A partir dos anos 1990, esse movimento se intensificou. Tropas foram transferidas de outras áreas do País: a 1.ª Brigada de Infantaria Motorizada deixou Petrópolis (RJ) e foi para Boa Vista (RR), a 2.ª Brigada de Infantaria Motorizada deixou Niterói (RJ) e foi para São Gabriel da Cachoeira (AM) e a 1.ª Brigada de Infantaria Motorizada deixou Santo Ângelo (RS) e foi para Tefé (AM). Todas foram transformadas em brigadas de infantaria de selva.
No ano passado, foi criada a 22.ª Brigada de Infantaria de Selva, em Macapá (AP), protegendo a foz do Amazonas. O Exército ainda mandou para lá um grupamento de helicópteros, um batalhão antiaéreo e forças especiais. Força Aérea e Marinha também transferiram unidades para a região.
Reflexo da preocupação com a Amazônia pode ser encontrado ainda na produção de monografias e estudos da Escola de Comando e Estado-Maior do Exército (Eceme). Por fim, neste ano, o Exército abrirá em Manaus uma emissora de rádio: a Rádio Verde-Oliva. Será a primeira estação da Força fora de Brasília.

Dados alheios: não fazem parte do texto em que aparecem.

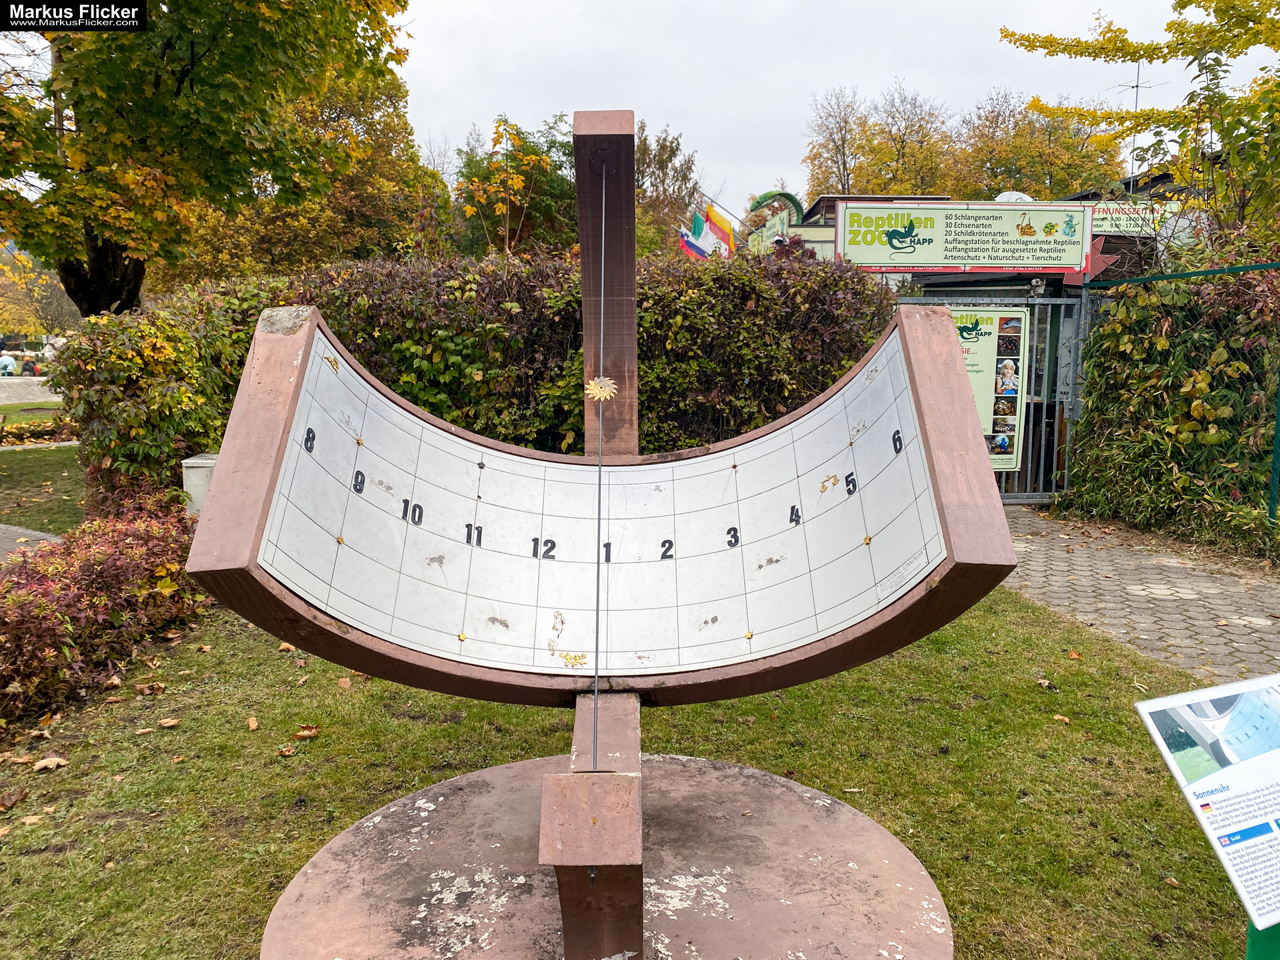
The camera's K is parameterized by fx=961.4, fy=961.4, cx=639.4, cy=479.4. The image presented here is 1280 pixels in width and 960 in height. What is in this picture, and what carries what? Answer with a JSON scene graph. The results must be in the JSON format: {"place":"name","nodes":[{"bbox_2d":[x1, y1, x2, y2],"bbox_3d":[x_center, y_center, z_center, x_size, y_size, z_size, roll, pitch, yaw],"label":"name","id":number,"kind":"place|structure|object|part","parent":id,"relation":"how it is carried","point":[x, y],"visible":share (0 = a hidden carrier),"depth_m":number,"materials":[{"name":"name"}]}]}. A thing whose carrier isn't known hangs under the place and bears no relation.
{"place":"outdoors","nodes":[
{"label":"outdoors","id":0,"kind":"place"},
{"bbox_2d":[0,375,61,404],"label":"low wall","id":1,"kind":"structure","parent":0,"point":[46,396],"depth_m":19.76,"materials":[{"name":"grey stone"}]},
{"bbox_2d":[0,523,62,559],"label":"paved path","id":2,"kind":"structure","parent":0,"point":[43,536],"materials":[{"name":"grey"}]},
{"bbox_2d":[0,445,89,535],"label":"lawn","id":3,"kind":"structure","parent":0,"point":[25,458],"materials":[{"name":"green plant"}]},
{"bbox_2d":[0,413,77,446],"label":"flower bed","id":4,"kind":"object","parent":3,"relation":"on","point":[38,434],"visible":0.65,"depth_m":13.98,"materials":[{"name":"plant"}]},
{"bbox_2d":[0,588,1260,959],"label":"lawn","id":5,"kind":"structure","parent":0,"point":[769,722],"materials":[{"name":"green plant"}]},
{"bbox_2d":[0,787,26,810],"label":"fallen leaf","id":6,"kind":"object","parent":5,"relation":"on","point":[11,800],"visible":0.99,"depth_m":3.24,"materials":[{"name":"brown plant"}]},
{"bbox_2d":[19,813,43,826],"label":"fallen leaf","id":7,"kind":"object","parent":5,"relation":"on","point":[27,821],"visible":0.92,"depth_m":3.10,"materials":[{"name":"brown plant"}]},
{"bbox_2d":[32,756,66,771],"bbox_3d":[-2.121,1.007,3.457,0.125,0.034,0.120,6,10,38],"label":"fallen leaf","id":8,"kind":"object","parent":5,"relation":"on","point":[43,765],"visible":0.98,"depth_m":3.44,"materials":[{"name":"brown plant"}]},
{"bbox_2d":[0,478,209,730],"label":"red shrub","id":9,"kind":"object","parent":5,"relation":"on","point":[99,563],"visible":0.85,"depth_m":4.38,"materials":[{"name":"red plant"}]},
{"bbox_2d":[135,682,165,695],"bbox_3d":[-2.167,0.915,4.258,0.138,0.052,0.138,3,8,22],"label":"fallen leaf","id":10,"kind":"object","parent":5,"relation":"on","point":[144,689],"visible":0.98,"depth_m":4.23,"materials":[{"name":"brown plant"}]},
{"bbox_2d":[157,717,181,728],"bbox_3d":[-1.908,0.975,3.895,0.110,0.033,0.119,2,8,12],"label":"fallen leaf","id":11,"kind":"object","parent":5,"relation":"on","point":[168,725],"visible":0.99,"depth_m":3.88,"materials":[{"name":"brown plant"}]},
{"bbox_2d":[246,716,259,730],"bbox_3d":[-1.571,0.980,3.891,0.069,0.041,0.121,-2,8,-16],"label":"fallen leaf","id":12,"kind":"object","parent":5,"relation":"on","point":[253,725],"visible":0.98,"depth_m":3.88,"materials":[{"name":"brown plant"}]},
{"bbox_2d":[276,744,296,756],"bbox_3d":[-1.339,1.018,3.635,0.099,0.039,0.098,6,10,37],"label":"fallen leaf","id":13,"kind":"object","parent":5,"relation":"on","point":[287,751],"visible":0.98,"depth_m":3.62,"materials":[{"name":"brown plant"}]},
{"bbox_2d":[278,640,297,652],"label":"fallen leaf","id":14,"kind":"object","parent":5,"relation":"on","point":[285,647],"visible":0.59,"depth_m":4.84,"materials":[{"name":"brown plant"}]},
{"bbox_2d":[292,724,319,739],"bbox_3d":[-1.293,0.966,3.735,0.113,0.045,0.119,7,10,41],"label":"fallen leaf","id":15,"kind":"object","parent":5,"relation":"on","point":[306,733],"visible":0.98,"depth_m":3.72,"materials":[{"name":"brown plant"}]},
{"bbox_2d":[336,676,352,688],"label":"fallen leaf","id":16,"kind":"object","parent":5,"relation":"on","point":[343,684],"visible":0.89,"depth_m":4.31,"materials":[{"name":"brown plant"}]},
{"bbox_2d":[187,114,1019,959],"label":"sundial","id":17,"kind":"object","parent":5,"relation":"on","point":[595,765],"visible":0.98,"depth_m":2.19,"materials":[{"name":"brown stone"}]},
{"bbox_2d":[584,376,618,402],"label":"sun ornament","id":18,"kind":"object","parent":17,"relation":"attached to","point":[592,385],"visible":0.97,"depth_m":2.42,"materials":[{"name":"gold metal"}]},
{"bbox_2d":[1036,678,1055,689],"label":"fallen leaf","id":19,"kind":"object","parent":5,"relation":"on","point":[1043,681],"visible":0.97,"depth_m":4.33,"materials":[{"name":"brown plant"}]},
{"bbox_2d":[1051,713,1071,723],"bbox_3d":[1.735,0.977,3.978,0.109,0.034,0.104,8,11,44],"label":"fallen leaf","id":20,"kind":"object","parent":5,"relation":"on","point":[1056,716],"visible":0.96,"depth_m":3.96,"materials":[{"name":"brown plant"}]},
{"bbox_2d":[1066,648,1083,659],"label":"fallen leaf","id":21,"kind":"object","parent":5,"relation":"on","point":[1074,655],"visible":0.97,"depth_m":4.72,"materials":[{"name":"brown plant"}]},
{"bbox_2d":[396,0,1271,206],"label":"sky","id":22,"kind":"structure","parent":0,"point":[438,119],"materials":[{"name":"white"}]},
{"bbox_2d":[756,176,1180,293],"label":"building","id":23,"kind":"structure","parent":0,"point":[831,211],"depth_m":14.52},
{"bbox_2d":[678,217,713,259],"bbox_3d":[0.980,-3.978,16.359,0.882,1.041,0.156,1,8,9],"label":"flag","id":24,"kind":"object","parent":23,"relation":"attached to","point":[701,249],"visible":0.57,"depth_m":16.33,"materials":[{"name":"blue fabric"}]},
{"bbox_2d":[700,202,735,257],"bbox_3d":[1.352,-4.192,16.486,0.723,1.178,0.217,0,8,-1],"label":"flag","id":25,"kind":"object","parent":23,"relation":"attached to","point":[711,219],"visible":0.88,"depth_m":16.44,"materials":[{"name":"fabric"}]},
{"bbox_2d":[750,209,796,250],"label":"sign","id":26,"kind":"object","parent":23,"relation":"attached to","point":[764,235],"visible":0.48,"depth_m":17.41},
{"bbox_2d":[748,190,803,218],"bbox_3d":[2.805,-5.615,20.407,1.301,1.009,0.526,0,8,-1],"label":"decoration","id":27,"kind":"object","parent":23,"relation":"attached to","point":[785,195],"visible":0.52,"depth_m":20.27,"materials":[{"name":"green"}]},
{"bbox_2d":[834,200,1092,276],"bbox_3d":[3.283,-2.427,9.610,2.904,0.786,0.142,0,8,-1],"label":"sign","id":28,"kind":"object","parent":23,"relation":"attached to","point":[931,259],"visible":0.99,"depth_m":9.57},
{"bbox_2d":[994,190,1033,202],"bbox_3d":[5.115,-3.768,13.187,0.586,0.373,0.462,0,8,-1],"label":"satellite dish","id":29,"kind":"object","parent":23,"relation":"on","point":[1013,197],"visible":0.33,"depth_m":13.10,"materials":[{"name":"white"}]},
{"bbox_2d":[1062,236,1119,283],"bbox_3d":[4.250,-2.065,9.088,0.603,0.509,0.171,0,8,-1],"label":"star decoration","id":30,"kind":"object","parent":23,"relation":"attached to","point":[1098,257],"visible":0.62,"depth_m":9.04,"materials":[{"name":"red"}]},
{"bbox_2d":[1088,200,1169,236],"bbox_3d":[6.207,-3.409,12.572,1.652,0.476,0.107,0,8,-1],"label":"sign","id":31,"kind":"object","parent":23,"relation":"attached to","point":[1130,227],"visible":0.54,"depth_m":12.54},
{"bbox_2d":[1111,63,1163,171],"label":"antenna","id":32,"kind":"object","parent":23,"relation":"on","point":[1138,87],"visible":0.56,"depth_m":18.32,"materials":[{"name":"metal"}]},
{"bbox_2d":[997,503,1279,686],"label":"paved path","id":33,"kind":"structure","parent":0,"point":[1167,630],"materials":[{"name":"grey concrete"}]},
{"label":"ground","id":34,"kind":"structure","parent":0},
{"bbox_2d":[0,350,16,376],"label":"person","id":35,"kind":"object","parent":34,"relation":"on","point":[6,361],"visible":0.84,"depth_m":28.07},
{"bbox_2d":[20,356,37,376],"bbox_3d":[-18.937,-3.142,29.846,0.540,1.140,0.556,2,8,13],"label":"person","id":36,"kind":"object","parent":34,"relation":"on","point":[30,369],"visible":0.63,"depth_m":29.67},
{"bbox_2d":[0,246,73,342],"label":"tree","id":37,"kind":"object","parent":34,"relation":"on","point":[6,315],"visible":0.56,"depth_m":37.31,"materials":[{"name":"plant"}]},
{"bbox_2d":[180,451,217,515],"bbox_3d":[-3.057,0.132,6.870,0.320,0.596,0.315,0,8,-1],"label":"white post","id":38,"kind":"object","parent":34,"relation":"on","point":[200,469],"visible":0.41,"depth_m":6.70,"materials":[{"name":"white stone"}]},
{"bbox_2d":[0,0,419,314],"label":"tree","id":39,"kind":"object","parent":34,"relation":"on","point":[192,44],"visible":0.96,"depth_m":10.30,"materials":[{"name":"plant"}]},
{"label":"tree trunk","id":40,"kind":"part","parent":39,"relation":"part of","materials":[{"name":"brown wood"}]},
{"bbox_2d":[167,61,451,280],"bbox_3d":[-7.763,-5.951,21.785,7.192,8.349,6.917,0,8,-1],"label":"tree","id":41,"kind":"object","parent":34,"relation":"on","point":[399,119],"visible":0.5,"depth_m":20.64,"materials":[{"name":"plant"}]},
{"bbox_2d":[60,243,899,512],"bbox_3d":[-1.070,-0.644,7.413,6.805,2.250,1.446,0,8,-1],"label":"hedge","id":42,"kind":"object","parent":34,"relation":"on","point":[505,307],"visible":0.48,"depth_m":7.05,"materials":[{"name":"green plant"}]},
{"bbox_2d":[451,110,578,258],"bbox_3d":[-3.249,-6.373,26.820,4.550,7.438,4.591,3,9,23],"label":"tree","id":43,"kind":"object","parent":34,"relation":"on","point":[541,184],"visible":0.71,"depth_m":25.79,"materials":[{"name":"green plant"}]},
{"bbox_2d":[634,120,703,255],"label":"tree","id":44,"kind":"object","parent":34,"relation":"on","point":[687,168],"visible":0.49,"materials":[{"name":"plant"}]},
{"bbox_2d":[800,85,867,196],"label":"tree","id":45,"kind":"object","parent":34,"relation":"on","point":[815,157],"visible":0.55,"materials":[{"name":"plant"}]},
{"bbox_2d":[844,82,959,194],"label":"tree","id":46,"kind":"object","parent":34,"relation":"on","point":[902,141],"visible":0.62,"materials":[{"name":"plant"}]},
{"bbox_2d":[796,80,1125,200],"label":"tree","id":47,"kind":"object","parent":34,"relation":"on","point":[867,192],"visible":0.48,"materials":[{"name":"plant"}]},
{"bbox_2d":[901,291,1089,506],"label":"metal gate","id":48,"kind":"structure","parent":34,"relation":"on","point":[1043,299],"depth_m":8.88,"materials":[{"name":"metal"}]},
{"bbox_2d":[948,306,1027,473],"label":"information sign","id":49,"kind":"object","parent":48,"relation":"attached to","point":[989,327],"visible":0.37,"depth_m":8.44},
{"bbox_2d":[956,89,1131,198],"label":"tree","id":50,"kind":"object","parent":34,"relation":"on","point":[1053,173],"visible":0.58,"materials":[{"name":"yellow plant"}]},
{"bbox_2d":[998,0,1279,243],"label":"tree","id":51,"kind":"object","parent":34,"relation":"on","point":[1059,44],"visible":0.94,"depth_m":8.94,"materials":[{"name":"yellow plant"}]},
{"bbox_2d":[1066,234,1279,554],"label":"shrub","id":52,"kind":"object","parent":34,"relation":"on","point":[1209,410],"visible":0.88,"depth_m":7.34,"materials":[{"name":"green plant"}]},
{"bbox_2d":[1246,920,1279,959],"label":"green post","id":53,"kind":"object","parent":34,"relation":"on","point":[1249,955],"visible":0.27,"depth_m":1.90,"materials":[{"name":"green metal"}]},
{"bbox_2d":[1134,671,1279,934],"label":"information sign","id":54,"kind":"object","parent":53,"relation":"on","point":[1239,767],"visible":0.98,"depth_m":1.88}
]}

A presença militar na Amazônia não é apenas uma forma de ocupar o terreno e garantir a soberania. É também instrumento de dissuasão. Essas tropas estão preparadas, inclusive, para operações irregulares – guerra de guerrilha – diante de um invasor. Essa foi mais uma razão para o general Eduardo Villas Bôas citar, hoje, em seu Twitter, Ho Chi Min.
Lembrar o líder comunista que conduziu a guerra de independência do Vietnã contra a França não é apenas uma forma de criticar Emmanuel Macron, o presidente francês que quer o G7 discutindo as queimadas na Amazônia. É também lembrar aos franceses a sua mais dura derrota militar após a 2.ª Guerra Mundial: a batalha de Dien Bien Phu, quando Ho e o general Vo Nguyen Giap cercaram e derrotaram as tropas da então potência colonial.
“Não sejamos ingênuos. Nós sabemos muito bem quais interesses estão por trás dessas manifestações sobre a Amazônia”, afirmou um general da ativa. Villas Bôas e outros generais querem agora convencer o País da justiça de seus propósitos. Sua visão sobre a Amazônia não é diversa do pensamento do presidente Bolsonaro.
Os militares, no entanto, fazem apenas uma ressalva ao ocupante do Planalto: faltou habilidade para o político. “Ele deu munição para inimigo com suas declarações”, afirmou um general. O leitor viu aqui como Bolsonaro atacou os dados de desmatamento divulgados pelo Inpe. Para o general, não se entra em um debate sem ter cartas na manga, sem apresentar soluções.
“O que está acontecendo na Amazônia (as queimadas) não é muito diferente do que acontece todos os anos. Talvez um pouco pior”, disse outro oficial da ativa. A diferença é que, desta vez, o mundo político pôs fogo no capim seco. E a bomba foi cair no colo das Forças Armadas, que vão ter de fazer o controle de danos. “É. Vamos ter de apagar o incêndio”, concordou um militar. Em suma, a defesa da Amazônia não apaga a inabilidade do governo.